While President Obama tries to persuade Congress to support his plan for punitive airstrikes against Syria, Britons are still debating the meaning of Parliament’s 285-to-272 vote last week not to authorize Prime Minister David Cameron to commit British military forces to join in those strikes. With military action excluded, at least for now, Mr. Cameron has promised a new diplomatic push to end the Syrian fighting that has killed at least 100,000 people and created millions of desperate refugees.
That surprising parliamentary vote was not a permanent departure from Britain’s longstanding military partnership with the United States, but it was a special case based on unusual circumstances. Britain did, after all, join the United States and France in the much larger air campaign over Libya in 2011. And it will almost surely engage in other joint actions in the future, when the two countries’ broad national interests, and temporary political cycles, more closely coincide, as they usually do.
With common democratic values and shared economic priorities, Britain has been America’s most reliable European ally, and it remains so today. Parliament’s vote on Syria will not change that. Mr. Cameron still has plenty of tools available to advance those common goals, including Britain’s permanent seat on the United Nations Security Council, and its membership in the European Union.
There is no question that Mr. Cameron helped assure his parliamentary defeat by mistiming and carelessly preparing the vote. The no votes from his own Conservative Party shows that. But it is also important to remember that the Conservatives do not hold a majority of seats in this Parliament and that Mr. Cameron holds power only virtue of a coalition with the normally dovish Liberal Democrats. Nine Liberal Democrats also voted no on airstrikes against Syria.
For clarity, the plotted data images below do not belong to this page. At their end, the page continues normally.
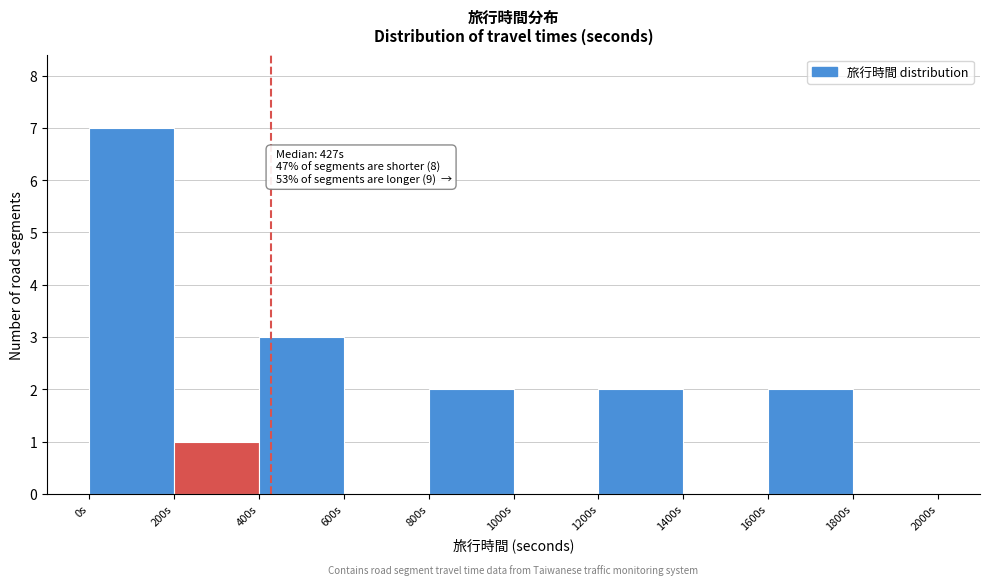

Over which range of the x-axis is the bar tallest?

0 to 200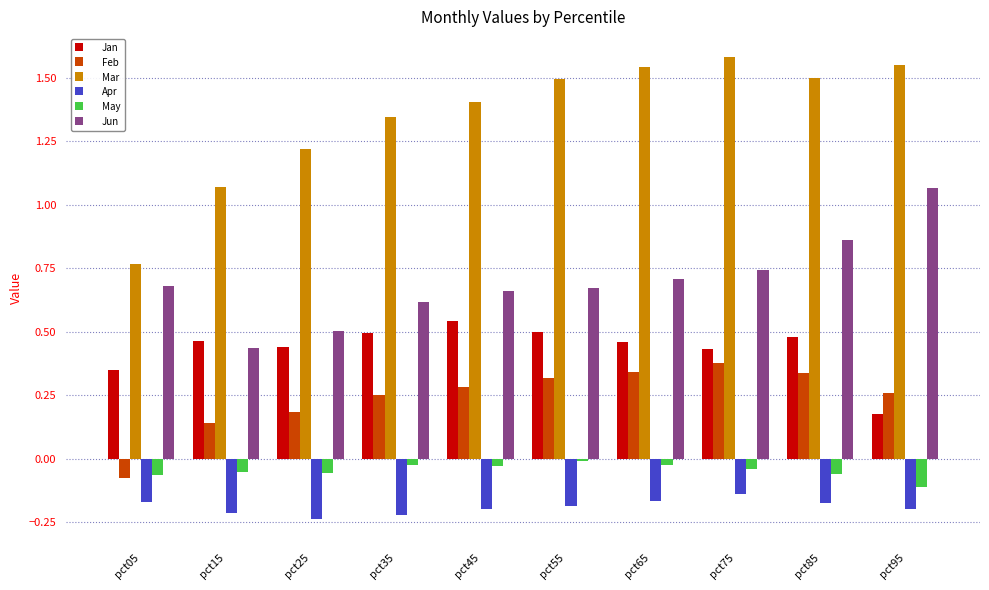

True or false: Jan has a value of 0.2 at pct55.

False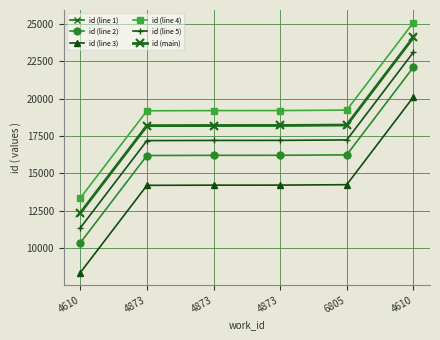

Which series has the largest total across all categories?

id (line 4)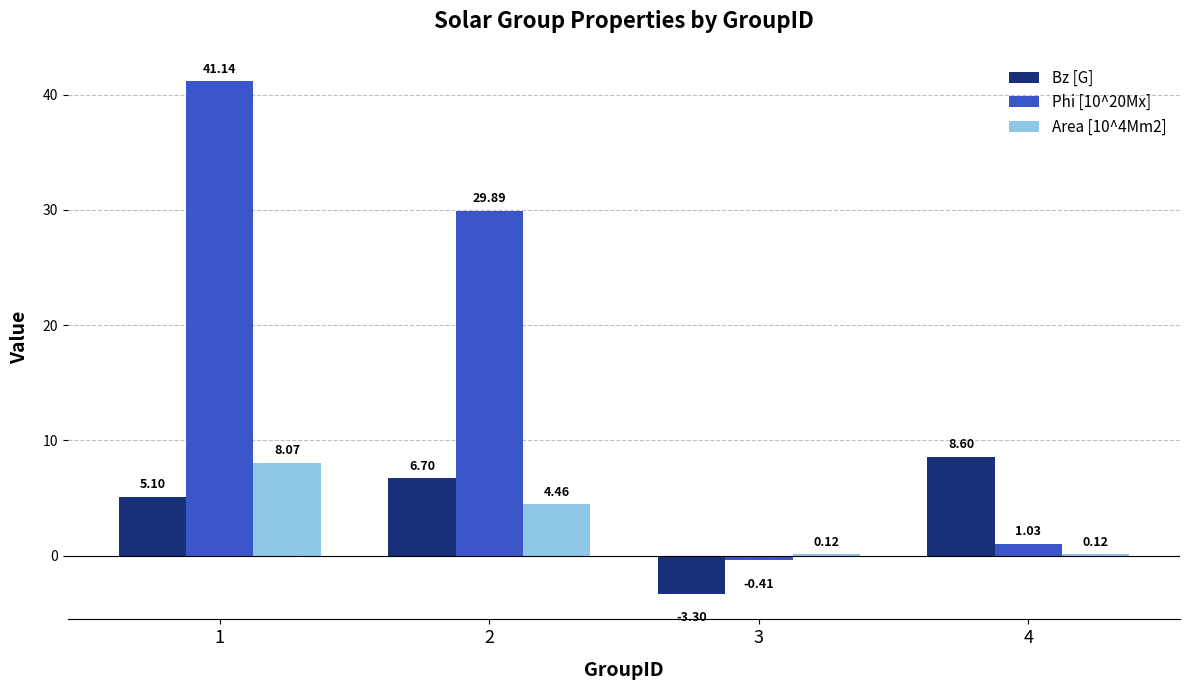

The value of Phi [10^20Mx] at 2 is 8.7. True or false?

False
The largest bloc of no votes, 224, came from the opposition Labour Party, not much inclined to support Mr. Cameron on any issue, but particularly eager to extricate itself from what it now considers its supine willingness to follow Tony Blair into the costly quagmire of Iraq in 2003 based on inaccurate claims about Baghdad’s alleged weapons of mass destruction. For the Labour Party, and for members of other parties voting no, erasing the embarrassing political stain of 2003 seemed more pressing than any British strategic interests now at stake in Syria.
Party considerations aside, Parliament’s vote reflected British public opinion, which, as in most of Europe, does not favor any military involvement in the Syrian civil war.
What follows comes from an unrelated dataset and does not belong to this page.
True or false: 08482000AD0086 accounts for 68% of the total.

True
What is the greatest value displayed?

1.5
Syria, of course, is not Iraq. The issue is not the alleged existence of terrible weapons but their actual use against helpless civilians. And Mr. Cameron’s proposed military response was far less open-ended than Mr. Blair’s 10 years ago. But the tentative evidence he offered that the orders for gassing those civilians came from the top echelons of the regime of President Bashar al-Assad was not convincing enough to persuade a skeptical Parliament.
That still left the argument that Britain should stand with its American ally. By usually acting in tandem with Washington, Britain has been able to wield a greater influence in global politics than it would on its own. But Britain’s solidarity with American foreign policy has never been automatic, nor should it be.
Cases where one nation acted with military force without the other include Vietnam, Grenada and the Falklands. Syria may prove to be another such case. Or it may not. That will depend on whether Congress authorizes Mr. Obama to use military force and what other measures Washington chooses to take in response to evidence proving that the Assad regime used poison gas. The international community’s attempt to deter further chemical weapons atrocities in Syria is far from over. Britain may yet choose to play an important part in that effort.